:: AIM OF THE EXERCISE ::
Any image in the records is to be skipped; everything else should be reproduced exactly.

:: ENTRIES PROVIDED ::
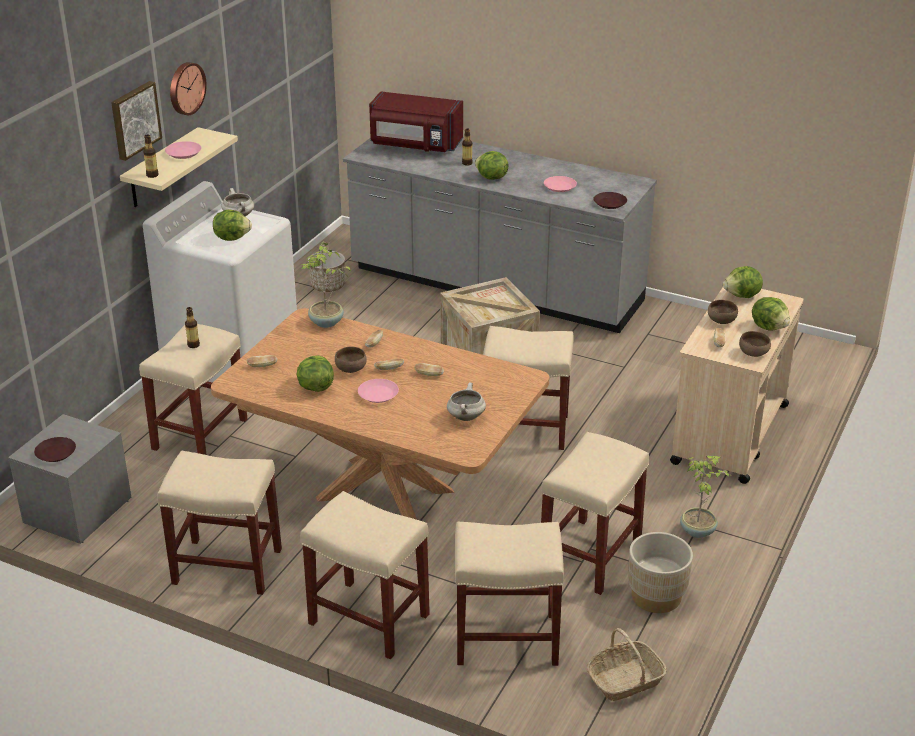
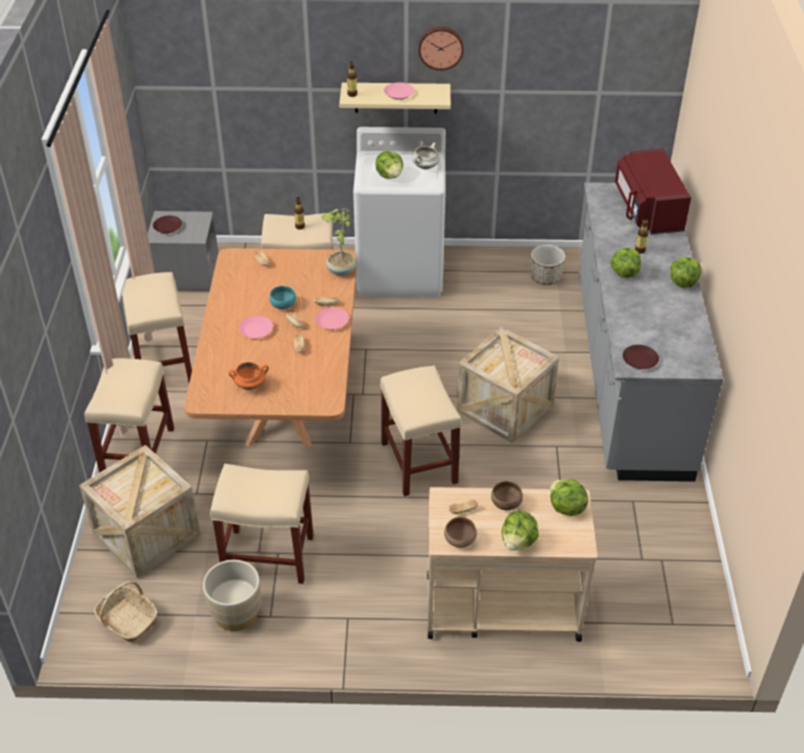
camera: 65 degrees right, 10 degrees up
(134, 120) = (368, 48): picture -> none
(315, 387) = (248, 296): lettuce -> lettuce (683, 282)
(351, 368) = (283, 305): brown bowl -> turquoise bowl
(465, 417) = (250, 385): white cooking pot -> orange cooking pot
(505, 639) = (146, 534): beige stool -> crate
(560, 187) = (645, 319): pink plate -> pink plate (332, 321)
(698, 530) = (339, 619): potted plant -> none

:: OUTPUT BELOW ::
camera: 65 degrees right, 10 degrees up
(134, 120) = (368, 48): picture -> none
(315, 387) = (248, 296): lettuce -> lettuce (683, 282)
(351, 368) = (283, 305): brown bowl -> turquoise bowl
(465, 417) = (250, 385): white cooking pot -> orange cooking pot
(505, 639) = (146, 534): beige stool -> crate
(560, 187) = (645, 319): pink plate -> pink plate (332, 321)
(698, 530) = (339, 619): potted plant -> none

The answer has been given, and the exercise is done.